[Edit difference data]
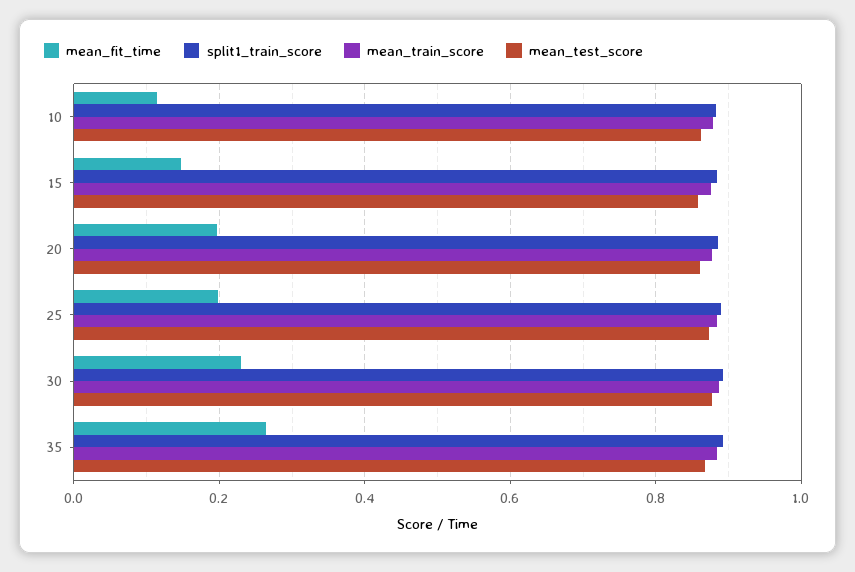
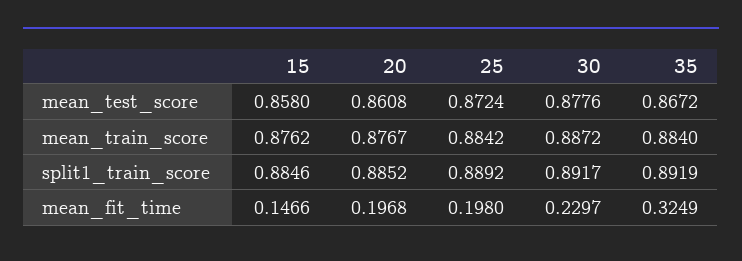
  {
    "mean_fit_time": {
-     "10": 0.12,
      "15": 0.1466,
      "20": 0.1968,
      "25": 0.198,
      "30": 0.2297,
-     "35": 0.26
+     "35": 0.3249
    },
    "split1_train_score": {
-     "10": 0.88,
      "15": 0.8846,
      "20": 0.8852,
      "25": 0.8892,
      "30": 0.8917,
      "35": 0.8919
    },
    "mean_train_score": {
-     "10": 0.88,
      "15": 0.8762,
      "20": 0.8767,
      "25": 0.8842,
      "30": 0.8872,
      "35": 0.884
    },
    "mean_test_score": {
-     "10": 0.86,
      "15": 0.858,
      "20": 0.8608,
      "25": 0.8724,
      "30": 0.8776,
      "35": 0.8672
    }
  }

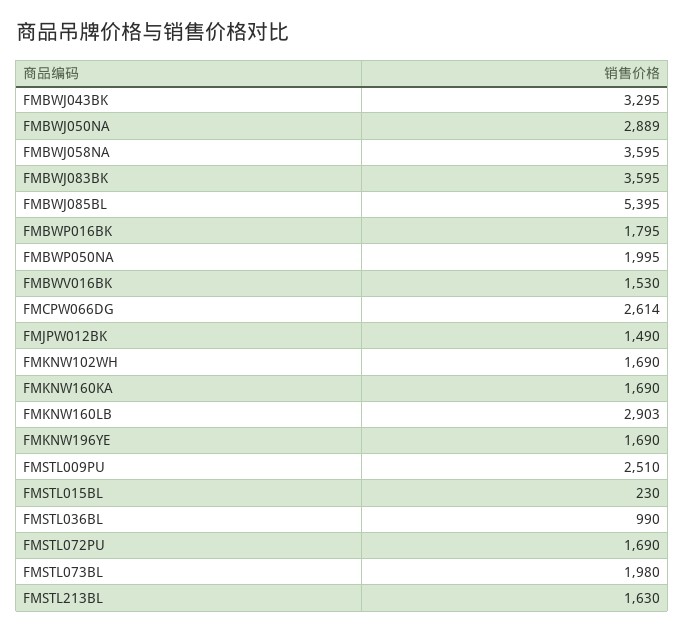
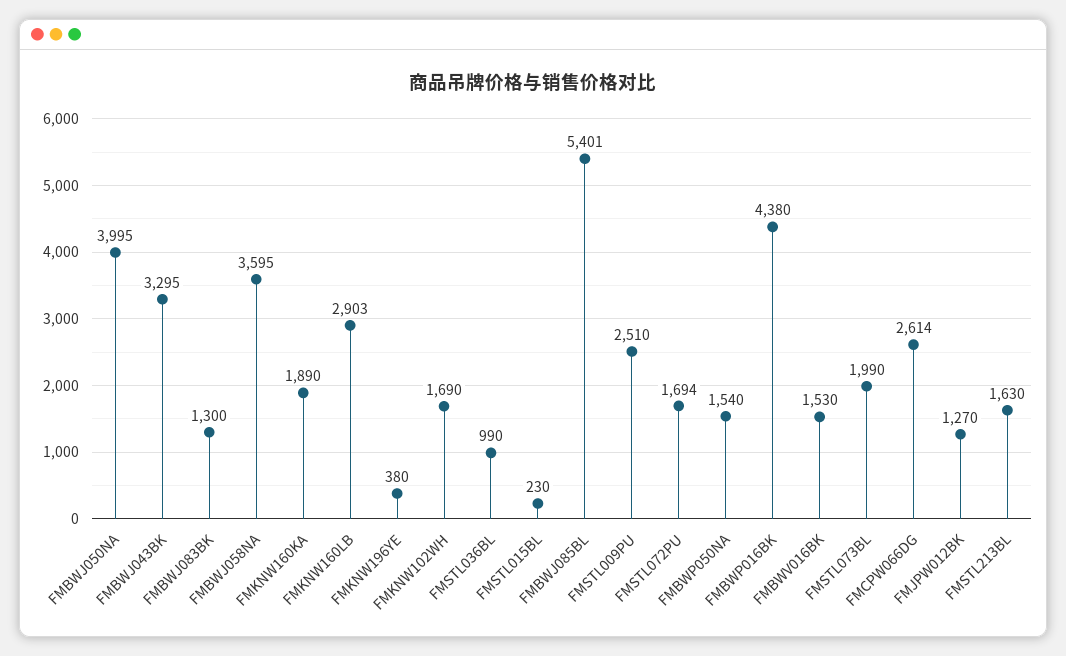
  {
    "FMBWJ043BK": 3295,
-   "FMBWJ050NA": 2889,
+   "FMBWJ050NA": 3995,
    "FMBWJ058NA": 3595,
-   "FMBWJ083BK": 3595,
+   "FMBWJ083BK": 1300,
-   "FMBWJ085BL": 5395,
+   "FMBWJ085BL": 5401,
-   "FMBWP016BK": 1795,
+   "FMBWP016BK": 4380,
-   "FMBWP050NA": 1995,
+   "FMBWP050NA": 1540,
    "FMBWV016BK": 1530,
    "FMCPW066DG": 2614,
-   "FMJPW012BK": 1490,
+   "FMJPW012BK": 1270,
    "FMKNW102WH": 1690,
-   "FMKNW160KA": 1690,
+   "FMKNW160KA": 1890,
    "FMKNW160LB": 2903,
-   "FMKNW196YE": 1690,
+   "FMKNW196YE": 380,
    "FMSTL009PU": 2510,
    "FMSTL015BL": 230,
    "FMSTL036BL": 990,
-   "FMSTL072PU": 1690,
+   "FMSTL072PU": 1694,
-   "FMSTL073BL": 1980,
+   "FMSTL073BL": 1990,
    "FMSTL213BL": 1630
  }

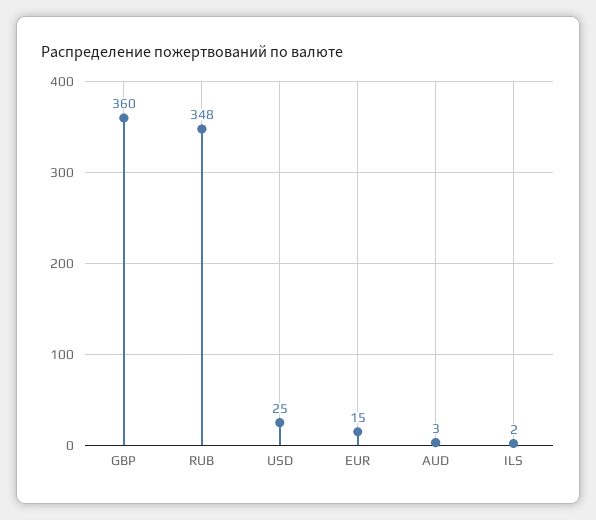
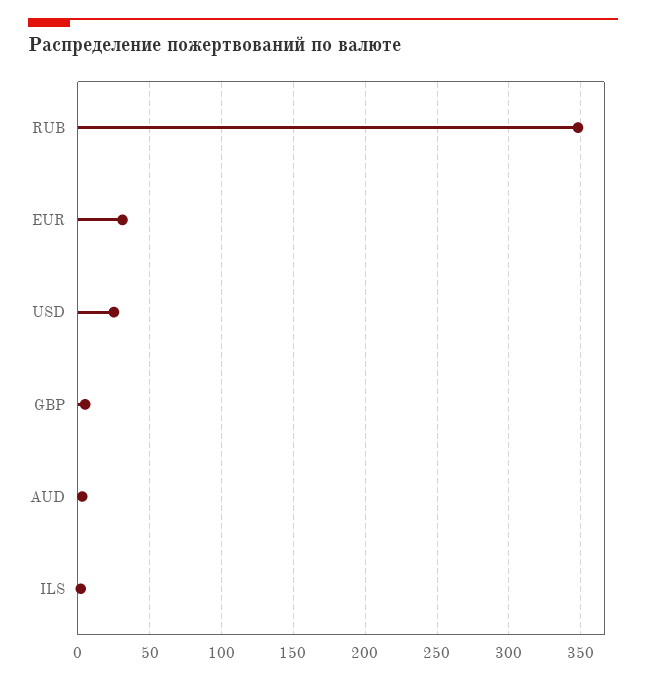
  {
-   "GBP": 360,
+   "GBP": 5,
    "RUB": 348,
    "USD": 25,
-   "EUR": 15,
+   "EUR": 30,
    "AUD": 3,
    "ILS": 2
  }

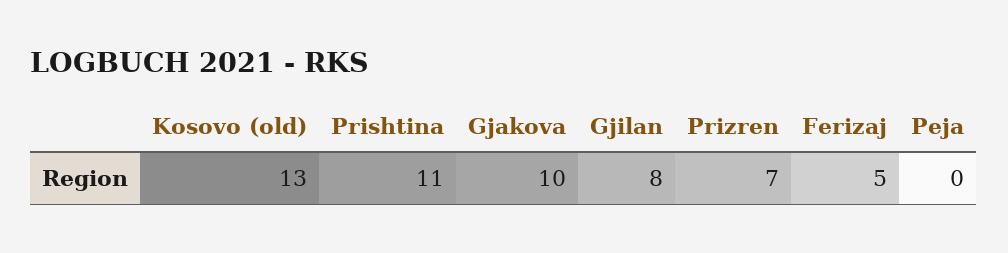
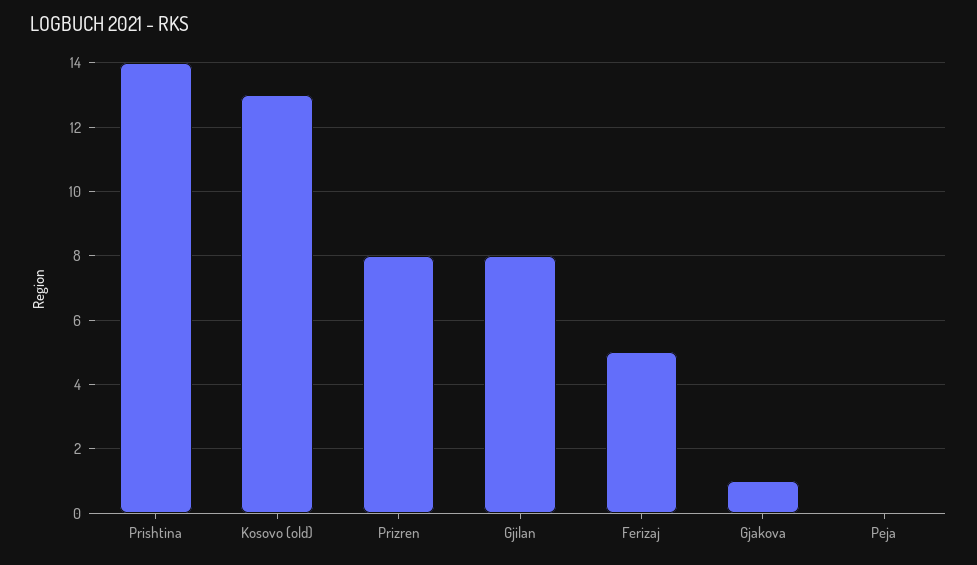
  {
    "Kosovo (old)": 13,
-   "Prishtina": 11,
+   "Prishtina": 14,
-   "Gjakova": 10,
+   "Gjakova": 1,
    "Gjilan": 8,
-   "Prizren": 7,
+   "Prizren": 8,
    "Ferizaj": 5,
    "Peja": 0
  }

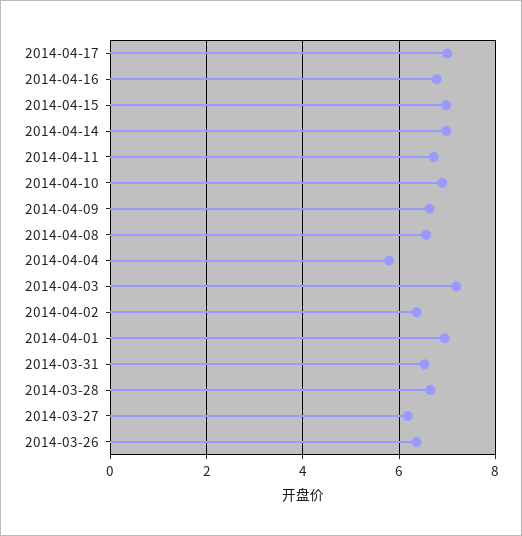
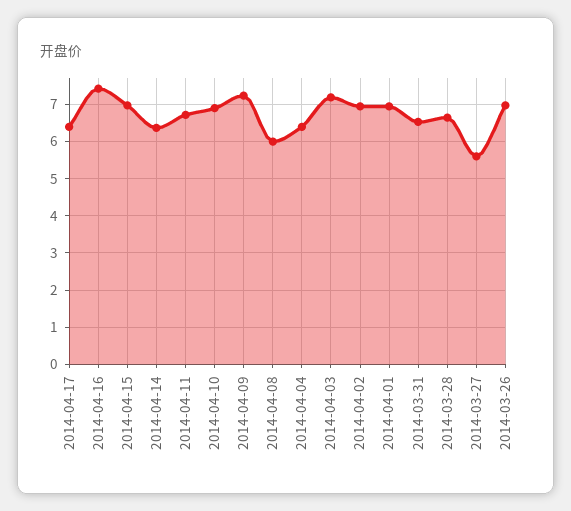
  {
-   "2014-04-17": 7,
+   "2014-04-17": 6.4,
-   "2014-04-16": 6.8,
+   "2014-04-16": 7.4,
    "2014-04-15": 7,
-   "2014-04-14": 7,
+   "2014-04-14": 6.4,
    "2014-04-11": 6.8,
    "2014-04-10": 7,
-   "2014-04-09": 6.6,
+   "2014-04-09": 7.2,
-   "2014-04-08": 6.6,
+   "2014-04-08": 6,
-   "2014-04-04": 5.8,
+   "2014-04-04": 6.4,
    "2014-04-03": 7.2,
-   "2014-04-02": 6.4,
+   "2014-04-02": 7,
    "2014-04-01": 7,
    "2014-03-31": 6.6,
    "2014-03-28": 6.6,
-   "2014-03-27": 6.2,
+   "2014-03-27": 5.6,
-   "2014-03-26": 6.4
+   "2014-03-26": 7
  }

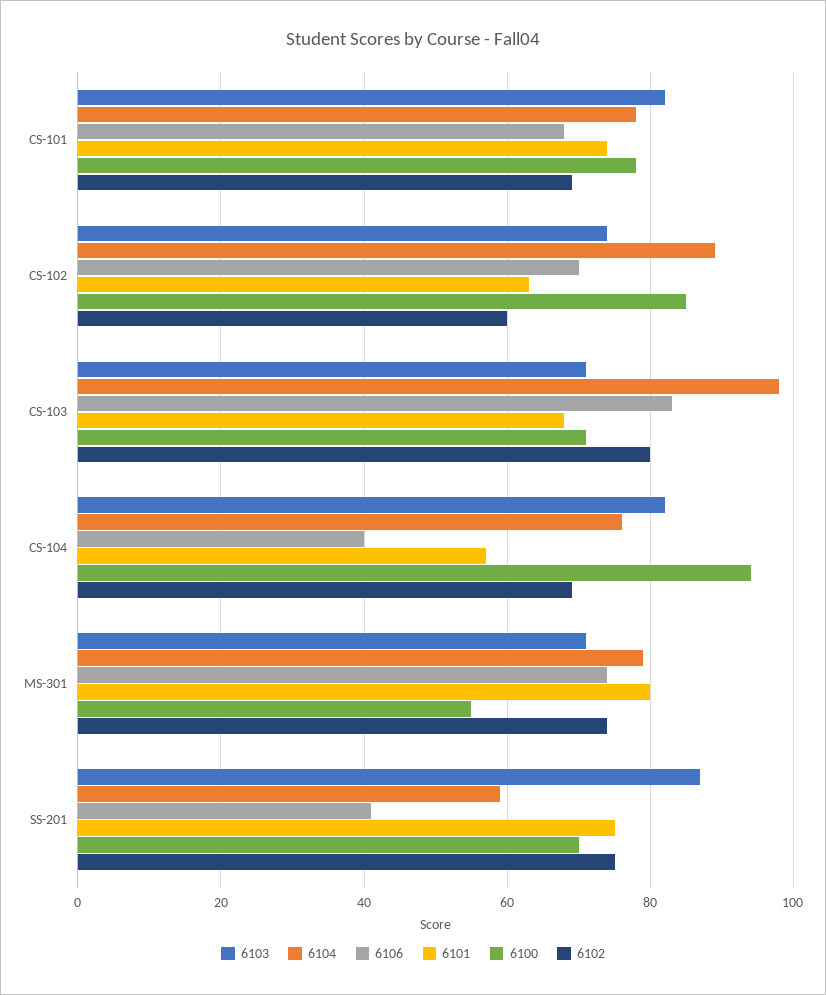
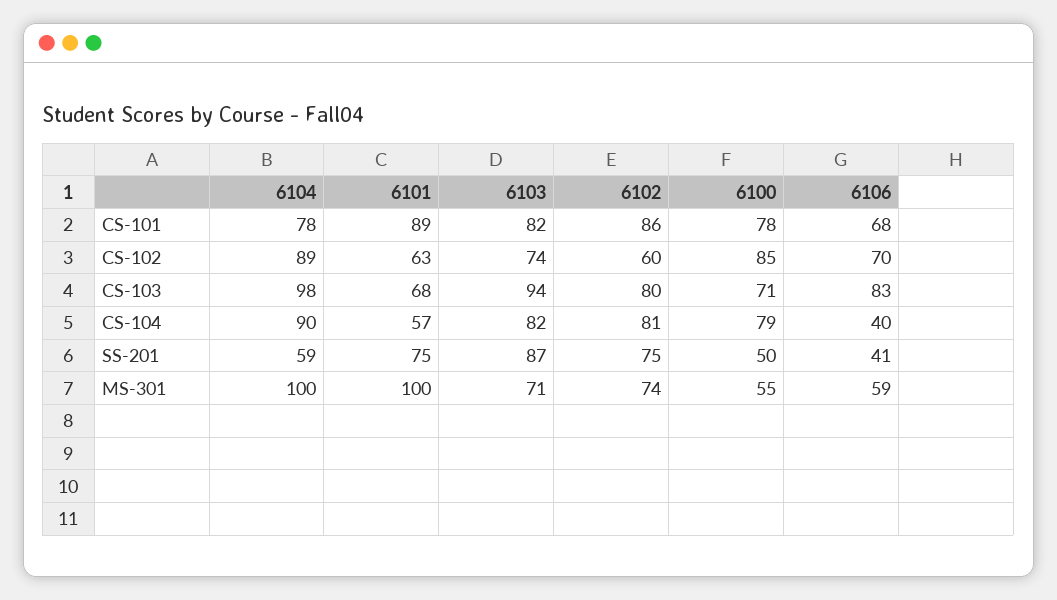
  {
    "6103": {
      "CS-101": 82,
      "CS-102": 74,
-     "CS-103": 70,
+     "CS-103": 94,
      "CS-104": 82,
      "MS-301": 71,
      "SS-201": 87
    },
    "6104": {
      "CS-101": 78,
      "CS-102": 89,
      "CS-103": 98,
-     "CS-104": 75,
+     "CS-104": 90,
-     "MS-301": 80,
+     "MS-301": 100,
      "SS-201": 59
    },
    "6106": {
      "CS-101": 68,
      "CS-102": 70,
      "CS-103": 83,
      "CS-104": 40,
-     "MS-301": 75,
+     "MS-301": 59,
      "SS-201": 41
    },
    "6101": {
-     "CS-101": 75,
+     "CS-101": 89,
      "CS-102": 63,
      "CS-103": 68,
      "CS-104": 57,
-     "MS-301": 80,
+     "MS-301": 100,
      "SS-201": 75
    },
    "6100": {
      "CS-101": 78,
      "CS-102": 85,
      "CS-103": 71,
-     "CS-104": 95,
+     "CS-104": 79,
      "MS-301": 55,
-     "SS-201": 70
+     "SS-201": 50
    },
    "6102": {
-     "CS-101": 70,
+     "CS-101": 86,
      "CS-102": 60,
      "CS-103": 80,
-     "CS-104": 70,
+     "CS-104": 81,
      "MS-301": 74,
      "SS-201": 75
    }
  }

▸ DIRECTIONS FOR THIS TASK
Repeat every entry exactly, but leave out the pictures.

▸ ANSWER FOR THE TASK
  {
    "mean_fit_time": {
-     "10": 0.12,
      "15": 0.1466,
      "20": 0.1968,
      "25": 0.198,
      "30": 0.2297,
-     "35": 0.26
+     "35": 0.3249
    },
    "split1_train_score": {
-     "10": 0.88,
      "15": 0.8846,
      "20": 0.8852,
      "25": 0.8892,
      "30": 0.8917,
      "35": 0.8919
    },
    "mean_train_score": {
-     "10": 0.88,
      "15": 0.8762,
      "20": 0.8767,
      "25": 0.8842,
      "30": 0.8872,
      "35": 0.884
    },
    "mean_test_score": {
-     "10": 0.86,
      "15": 0.858,
      "20": 0.8608,
      "25": 0.8724,
      "30": 0.8776,
      "35": 0.8672
    }
  }

  {
    "FMBWJ043BK": 3295,
-   "FMBWJ050NA": 2889,
+   "FMBWJ050NA": 3995,
    "FMBWJ058NA": 3595,
-   "FMBWJ083BK": 3595,
+   "FMBWJ083BK": 1300,
-   "FMBWJ085BL": 5395,
+   "FMBWJ085BL": 5401,
-   "FMBWP016BK": 1795,
+   "FMBWP016BK": 4380,
-   "FMBWP050NA": 1995,
+   "FMBWP050NA": 1540,
    "FMBWV016BK": 1530,
    "FMCPW066DG": 2614,
-   "FMJPW012BK": 1490,
+   "FMJPW012BK": 1270,
    "FMKNW102WH": 1690,
-   "FMKNW160KA": 1690,
+   "FMKNW160KA": 1890,
    "FMKNW160LB": 2903,
-   "FMKNW196YE": 1690,
+   "FMKNW196YE": 380,
    "FMSTL009PU": 2510,
    "FMSTL015BL": 230,
    "FMSTL036BL": 990,
-   "FMSTL072PU": 1690,
+   "FMSTL072PU": 1694,
-   "FMSTL073BL": 1980,
+   "FMSTL073BL": 1990,
    "FMSTL213BL": 1630
  }

  {
-   "GBP": 360,
+   "GBP": 5,
    "RUB": 348,
    "USD": 25,
-   "EUR": 15,
+   "EUR": 30,
    "AUD": 3,
    "ILS": 2
  }

  {
    "Kosovo (old)": 13,
-   "Prishtina": 11,
+   "Prishtina": 14,
-   "Gjakova": 10,
+   "Gjakova": 1,
    "Gjilan": 8,
-   "Prizren": 7,
+   "Prizren": 8,
    "Ferizaj": 5,
    "Peja": 0
  }

  {
-   "2014-04-17": 7,
+   "2014-04-17": 6.4,
-   "2014-04-16": 6.8,
+   "2014-04-16": 7.4,
    "2014-04-15": 7,
-   "2014-04-14": 7,
+   "2014-04-14": 6.4,
    "2014-04-11": 6.8,
    "2014-04-10": 7,
-   "2014-04-09": 6.6,
+   "2014-04-09": 7.2,
-   "2014-04-08": 6.6,
+   "2014-04-08": 6,
-   "2014-04-04": 5.8,
+   "2014-04-04": 6.4,
    "2014-04-03": 7.2,
-   "2014-04-02": 6.4,
+   "2014-04-02": 7,
    "2014-04-01": 7,
    "2014-03-31": 6.6,
    "2014-03-28": 6.6,
-   "2014-03-27": 6.2,
+   "2014-03-27": 5.6,
-   "2014-03-26": 6.4
+   "2014-03-26": 7
  }

  {
    "6103": {
      "CS-101": 82,
      "CS-102": 74,
-     "CS-103": 70,
+     "CS-103": 94,
      "CS-104": 82,
      "MS-301": 71,
      "SS-201": 87
    },
    "6104": {
      "CS-101": 78,
      "CS-102": 89,
      "CS-103": 98,
-     "CS-104": 75,
+     "CS-104": 90,
-     "MS-301": 80,
+     "MS-301": 100,
      "SS-201": 59
    },
    "6106": {
      "CS-101": 68,
      "CS-102": 70,
      "CS-103": 83,
      "CS-104": 40,
-     "MS-301": 75,
+     "MS-301": 59,
      "SS-201": 41
    },
    "6101": {
-     "CS-101": 75,
+     "CS-101": 89,
      "CS-102": 63,
      "CS-103": 68,
      "CS-104": 57,
-     "MS-301": 80,
+     "MS-301": 100,
      "SS-201": 75
    },
    "6100": {
      "CS-101": 78,
      "CS-102": 85,
      "CS-103": 71,
-     "CS-104": 95,
+     "CS-104": 79,
      "MS-301": 55,
-     "SS-201": 70
+     "SS-201": 50
    },
    "6102": {
-     "CS-101": 70,
+     "CS-101": 86,
      "CS-102": 60,
      "CS-103": 80,
-     "CS-104": 70,
+     "CS-104": 81,
      "MS-301": 74,
      "SS-201": 75
    }
  }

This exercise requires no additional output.